The new accord, part of a hotly disputed Status of Forces Agreement (SOFA) that will govern the legal standing of US forces in Iraq after the current United Nations mandate expires in December, will affect tens of thousands of bodyguards — many of them British — working in the country.
Hoshyar Zebari, the Foreign Minister, said the Americans had agreed to drop the immunity as part of their more “flexible” approach in talks that have sparked anger among many Iraqis, who see the security deal as an effort to extend US control over the country.
Immunity for the sprawling army of foreign guns for hire has been a sensitive issue for years. Many Western bodyguards have been notoriously trigger-happy, and on one occasion even posted on a website a film of one group shooting innocent Iraqi drivers from the back of their armoured vehicle. The issue of accountability came to the fore last September when guards working for Blackwater, an American company under contract to the US State Department, shot dead 17 Iraqi civilians in Baghdad.
A Western security contractor told The Times the new rules would impact hardest on high-profile groups like Blackwater, operating out of the green zone fortified government compound in the heart of the Iraqi capital.
“The big American companies view themselves to be above the law anyway,” said the contractor, who asked not to be named. “At the moment they just regard everyone who comes near them as a threat and are happy to light them up.”

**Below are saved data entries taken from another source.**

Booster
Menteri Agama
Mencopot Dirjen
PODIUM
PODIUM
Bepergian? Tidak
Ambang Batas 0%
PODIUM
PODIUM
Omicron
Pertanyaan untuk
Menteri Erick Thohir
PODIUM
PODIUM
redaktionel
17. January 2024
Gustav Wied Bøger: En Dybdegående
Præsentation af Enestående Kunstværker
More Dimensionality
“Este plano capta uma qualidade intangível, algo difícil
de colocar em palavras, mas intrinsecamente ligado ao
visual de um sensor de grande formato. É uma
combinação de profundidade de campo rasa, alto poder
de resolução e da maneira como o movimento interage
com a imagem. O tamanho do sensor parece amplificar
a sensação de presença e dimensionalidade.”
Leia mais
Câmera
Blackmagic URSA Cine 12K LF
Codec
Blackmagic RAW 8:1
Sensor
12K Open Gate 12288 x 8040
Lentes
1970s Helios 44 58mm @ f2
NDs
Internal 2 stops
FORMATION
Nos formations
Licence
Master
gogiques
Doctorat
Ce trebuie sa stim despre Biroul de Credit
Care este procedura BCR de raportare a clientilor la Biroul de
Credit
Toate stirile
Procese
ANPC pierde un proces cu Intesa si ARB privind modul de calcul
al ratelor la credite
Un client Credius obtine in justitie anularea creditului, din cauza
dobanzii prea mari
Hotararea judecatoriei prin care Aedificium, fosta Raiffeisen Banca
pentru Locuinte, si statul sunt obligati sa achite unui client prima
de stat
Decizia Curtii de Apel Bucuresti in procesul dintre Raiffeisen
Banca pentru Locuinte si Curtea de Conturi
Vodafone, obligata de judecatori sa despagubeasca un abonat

The contractor said that professional standards had plummeted as many security companies rushed to respond to massive demand in Iraq, as the huge reconstruction contracts continued to come on the market despite the surging violence. There has also been an endless supply of ex-army men looking for a well-paid life of adventure.
“If you are a member of the British Army on £16,000 a year in Afghanistan and Iraq and you can get £70,000 a year to do two months on and one month off in Iraq, you’ll jump at the chance,” the contractor said.
Companies will have to invest more in training their operatives, he said, noting that the rules of engagement were already changing as security slowly improved in the country.
In some calmer provinces, operators have already been ordered to remove signs on the rear of their vehicles threatening to shoot any driver who comes within 100 metres, and have replaced them with less hostile signs saying “Wait until indicated to pass”.
But bringing to book any Western security guards accused of shooting civilians would be difficult, the contractor noted. “If it’s someone like Blackwater, nine times out of ten the individual is spirited out of the country,” he said.
Such legal problems are also dogging the general Status of Forces Agreement, said Mr Zebari, a Kurdish leader. He said the main sticking points in negotiations centred on who would have the final say on authorising military operations, whether US forces would be allowed to detain Iraqi citizens, and if Iraqi or US law would apply to US soldiers who accidentally killed Iraqis.
“There has been a great deal of flexibility,” said Mr Zebari, stressing that the security agreement would only be for a short term of a year or two and urging parliament to back the agreement when it is finalised.
“We are talking about a strategic framework agreement that will improve co-operation between Iraq and the US on a whole range of issues . . . we have almost finalised the document,” he said, adding that if no agreement was reached soon, the present UN Security Council mandate could be extended or that Iraq and the US could seek an interim protocol to prolong current security arrangements.